Given entries Start Marker
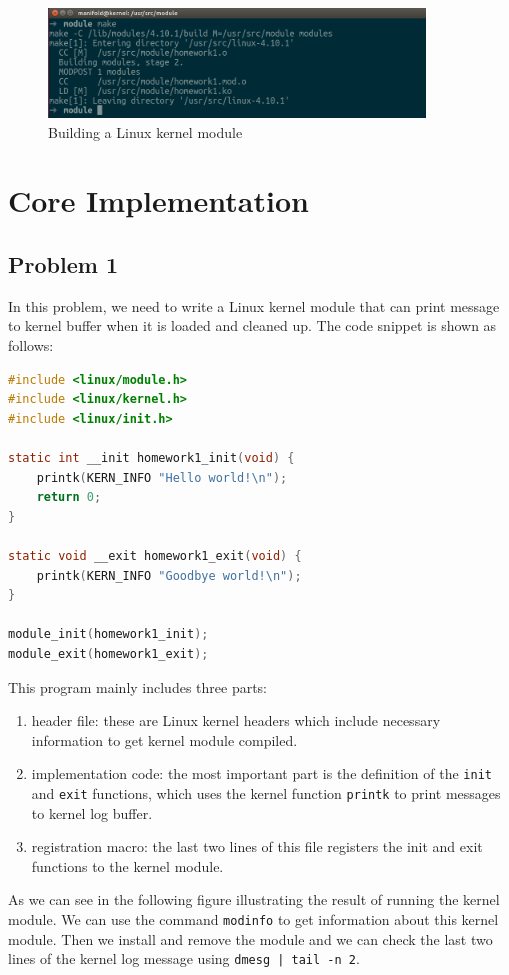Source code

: \documentclass{article}
\begin{document}
\begin{figure}[H]
\centering
\includegraphics[width=10cm]{makehw1.png}
\caption{Building a Linux kernel module}
\end{figure}

\section{Core Implementation}
\subsection{Problem 1}
In this problem, we need to write a Linux kernel module that can print message to kernel buffer when it is loaded and cleaned up. The code snippet is shown as follows:
\begin{lstlisting}[language=c,caption=Module that output info on installation and exit]
#include <linux/module.h>
#include <linux/kernel.h>
#include <linux/init.h>

static int __init homework1_init(void) {
    printk(KERN_INFO "Hello world!\n");
    return 0;
}

static void __exit homework1_exit(void) {
    printk(KERN_INFO "Goodbye world!\n");
}

module_init(homework1_init);
module_exit(homework1_exit);
\end{lstlisting}

This program mainly includes three parts:
\begin{enumerate}
\item header file: these are Linux kernel headers which include necessary information to get kernel module compiled.
\item implementation code: the most important part is the definition of the \texttt{init} and \texttt{exit} functions, which uses the kernel function \texttt{printk} to print messages to kernel log buffer.
\item registration macro: the last two lines of this file registers the init and exit functions to the kernel module.
\end{enumerate}

As we can see in the following figure illustrating the result of running the kernel module. We can use the command \texttt{modinfo} to get information about this kernel module.
Then we install and remove the module and we can check the last two lines of the kernel log message using \texttt{dmesg | tail -n 2}.
\end{document}
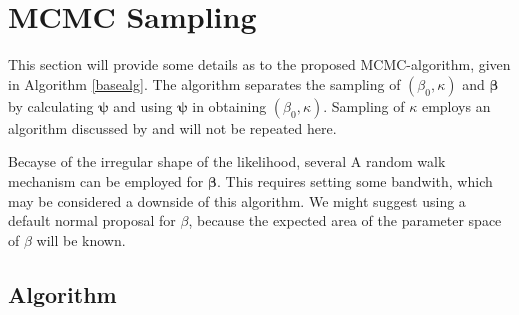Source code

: \documentclass[12pt,a4paper]{article}\usepackage[]{graphicx}\usepackage[]{color}
\begin{document}
\section{MCMC Sampling}

This section will provide some details as to the proposed MCMC-algorithm, given in Algorithm \ref{basealg}. The algorithm separates the sampling of $(\beta_0, \kappa)$ and $\boldsymbol\beta$ by calculating $\boldsymbol\psi$ and using $\boldsymbol\psi$ in obtaining $(\beta_0, \kappa)$. Sampling of $\kappa$ employs an algorithm discussed by \citet{forbes2014fast} and will not be repeated here.

Becayse of the irregular shape of the likelihood, several
A random walk mechanism can be employed for $\boldsymbol\beta$. This requires setting some bandwith, which may be considered a downside of this algorithm. We might suggest using a default normal proposal for $\beta$, because the expected area of the parameter space of $\beta$ will be known.


\subsection{Algorithm}
%
%
%
%
%
%
%
%
%
%
%
%
%
%
%
%
%
%
\end{document}
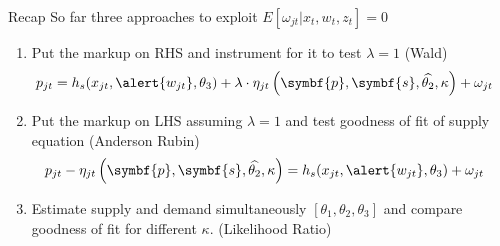 \documentclass[aspectratio=169,10pt]{beamer}
\begin{document}
\begin{frame}{Recap}
\small
So far three approaches to exploit $ E[\omega_{jt} | x_{t},w_{t},z_{t}]=0$
\begin{enumerate}
\item Put the markup on RHS and instrument for it to test $\lambda=1$ (Wald)
\begin{align*}
 p_{jt} &= h_s(x_{jt}, \alert{w_{jt}},\theta_3) + \lambda \cdot \eta_{jt}\left(\symbf{p},\symbf{s},\widehat{\theta_2},\kappa \right)+  \omega_{jt}
\end{align*}
\item Put the markup on LHS assuming $\lambda=1$ and test goodness of fit of supply equation (Anderson Rubin)
\begin{align*}
 p_{jt} -\eta_{jt}\left(\symbf{p},\symbf{s},\widehat{\theta_2},\kappa \right)&= h_s(x_{jt}, \alert{w_{jt}},\theta_3) +  \omega_{jt}
\end{align*}
\item Estimate supply and demand simultaneously $[\theta_1,\theta_2,\theta_3]$ and compare goodness of fit for different $\kappa$. (Likelihood Ratio)
\end{enumerate}

\end{frame}

\end{document}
Given entries End Marker
Task objective:
Work out how many lines of the records contain the word "supply", and give only that number.

Written solution:
2